### [Excerpt to read]

------------------------------------------------------------------------

I really like this update, except for my sideloaded content (which isn't a whole lot... but still...). I've actually dropped the font size down, and turned up the bold - so I'm also saving the battery because there's less page turns in the long run!


----------



## Linjeakel (Mar 17, 2010)

northofdivision said:


> .........As goes with "send-to-kindle" and the Pocket wireless delivery: No Bold slider.


 I checked on a couple of the docs I'd put on my Kindle using "send to kindle" and the docs I'd originally downloaded from elsewhere didn't have the bold option, but the docs I'd made myself on my PC using Word DID have the bold option. Possibly in the future they may refine it to iron out the inconsistencies.


----------



## jkingrph (Jun 10, 2012)

I just found this and downloaded to my Voyage.  I like the more variable font sizes and the bold for my old eyes.

What's the chance of making a stickey for this and the Fire threads, that would show updates as they occur?  It seems as though my Voyage never updates automatically and the Fire HD is rather slow, sometimes a couple of weeks after an update appears.  It would be nice to be able to spot them and update more quickly if desired.


----------



## patrickt (Aug 28, 2010)

Ann in Arlington said:


> That will be great for a lot of people!


Me! My eye doctor said my eyes were getting old and I pointed out they were the same age as my big toe...76 years. More sizes is great. I've always felt like the optimum size was between 3 and 4--from the right. During the day, four was fine but if I woke up at night I would go to three. Part of the reason for the change had to do with contrast--old eyes don't handle low contrast well--and the contrast control for all fonts is fantastic.

This almost make me want to reward Kindle and by the new Oasis. Almost but not quite. Buttons? Really? That's almost as useful as a hand crank for a starter on my pickup. My old Kndle Keyboard made it two weeks before one of the page buttons broke. I've never had a problem with the Paperwhite touch screen.


----------



## Ann in Arlington (Oct 27, 2008)

patrickt said:


> This almost make me want to reward Kindle and by the new Oasis. Almost but not quite. Buttons? Really? That's almost as useful as a hand crank for a starter on my pickup. My old Kndle Keyboard made it two weeks before one of the page buttons broke. I've never had a problem with the Paperwhite touch screen.


Physical buttons actually make the page turning easier for some people with hand grip or cramping issues. And I wish there was one that would take you home from wherever without multiple touches on the page.

------------------------------------------------------------------------

### [What you will do]
In the Kindle forum thread above, reproduce everything from "What's the chance" down to "(Aug 28, 2010)" word for word.

### [Provided data]
------------------------------------------------------------------------

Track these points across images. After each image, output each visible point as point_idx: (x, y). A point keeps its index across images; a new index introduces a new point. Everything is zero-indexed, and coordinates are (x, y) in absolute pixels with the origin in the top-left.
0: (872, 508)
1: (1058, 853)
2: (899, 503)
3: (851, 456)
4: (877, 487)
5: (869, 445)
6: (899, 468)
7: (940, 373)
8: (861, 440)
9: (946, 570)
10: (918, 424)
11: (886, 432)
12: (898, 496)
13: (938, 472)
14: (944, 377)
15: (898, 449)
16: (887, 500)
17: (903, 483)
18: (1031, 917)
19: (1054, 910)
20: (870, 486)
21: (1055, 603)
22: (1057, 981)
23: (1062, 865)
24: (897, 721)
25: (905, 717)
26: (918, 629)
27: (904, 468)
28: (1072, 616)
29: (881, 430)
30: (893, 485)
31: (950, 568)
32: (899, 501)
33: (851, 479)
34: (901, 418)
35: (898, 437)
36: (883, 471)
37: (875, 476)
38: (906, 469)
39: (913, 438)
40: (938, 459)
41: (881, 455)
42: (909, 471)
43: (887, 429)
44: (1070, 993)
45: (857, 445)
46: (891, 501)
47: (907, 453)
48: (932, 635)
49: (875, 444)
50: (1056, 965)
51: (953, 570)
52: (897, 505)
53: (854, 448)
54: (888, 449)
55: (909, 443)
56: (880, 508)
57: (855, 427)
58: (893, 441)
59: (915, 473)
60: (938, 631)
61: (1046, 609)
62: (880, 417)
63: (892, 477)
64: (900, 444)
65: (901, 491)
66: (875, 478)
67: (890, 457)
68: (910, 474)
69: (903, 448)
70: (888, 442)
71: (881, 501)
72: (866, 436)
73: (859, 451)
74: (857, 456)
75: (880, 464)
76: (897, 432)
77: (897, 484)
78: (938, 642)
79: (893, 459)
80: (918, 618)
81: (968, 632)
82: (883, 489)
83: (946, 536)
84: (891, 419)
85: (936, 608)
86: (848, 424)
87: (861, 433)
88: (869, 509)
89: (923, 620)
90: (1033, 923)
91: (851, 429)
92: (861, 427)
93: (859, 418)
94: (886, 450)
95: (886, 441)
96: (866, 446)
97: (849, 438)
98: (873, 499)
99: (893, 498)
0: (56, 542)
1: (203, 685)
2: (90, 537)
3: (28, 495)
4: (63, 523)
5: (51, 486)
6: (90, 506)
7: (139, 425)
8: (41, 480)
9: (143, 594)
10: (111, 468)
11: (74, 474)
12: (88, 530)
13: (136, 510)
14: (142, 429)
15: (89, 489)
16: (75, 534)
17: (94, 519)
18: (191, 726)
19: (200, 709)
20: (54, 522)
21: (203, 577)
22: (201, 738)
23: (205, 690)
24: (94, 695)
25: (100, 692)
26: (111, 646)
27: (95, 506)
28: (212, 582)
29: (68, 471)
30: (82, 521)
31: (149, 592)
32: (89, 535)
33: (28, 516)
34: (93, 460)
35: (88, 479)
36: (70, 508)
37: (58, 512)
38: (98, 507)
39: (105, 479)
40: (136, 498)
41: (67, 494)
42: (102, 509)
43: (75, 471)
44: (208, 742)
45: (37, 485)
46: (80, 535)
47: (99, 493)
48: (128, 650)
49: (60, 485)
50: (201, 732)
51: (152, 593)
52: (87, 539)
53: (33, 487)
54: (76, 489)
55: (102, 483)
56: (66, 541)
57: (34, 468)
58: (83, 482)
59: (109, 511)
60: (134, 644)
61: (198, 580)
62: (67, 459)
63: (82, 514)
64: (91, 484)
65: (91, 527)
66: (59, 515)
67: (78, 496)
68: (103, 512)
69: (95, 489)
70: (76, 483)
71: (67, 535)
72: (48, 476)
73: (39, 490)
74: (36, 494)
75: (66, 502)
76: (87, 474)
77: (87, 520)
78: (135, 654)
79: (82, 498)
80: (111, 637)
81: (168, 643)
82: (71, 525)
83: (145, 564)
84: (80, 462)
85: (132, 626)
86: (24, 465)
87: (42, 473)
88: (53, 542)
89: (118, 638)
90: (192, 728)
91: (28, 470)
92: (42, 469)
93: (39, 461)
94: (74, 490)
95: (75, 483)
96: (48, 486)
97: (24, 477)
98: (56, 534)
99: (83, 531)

------------------------------------------------------------------------

### [Answer to the exercise]
What's the chance of making a stickey for this and the Fire threads, that would show updates as they occur?  It seems as though my Voyage never updates automatically and the Fire HD is rather slow, sometimes a couple of weeks after an update appears.  It would be nice to be able to spot them and update more quickly if desired.


----------



## patrickt (Aug 28, 2010)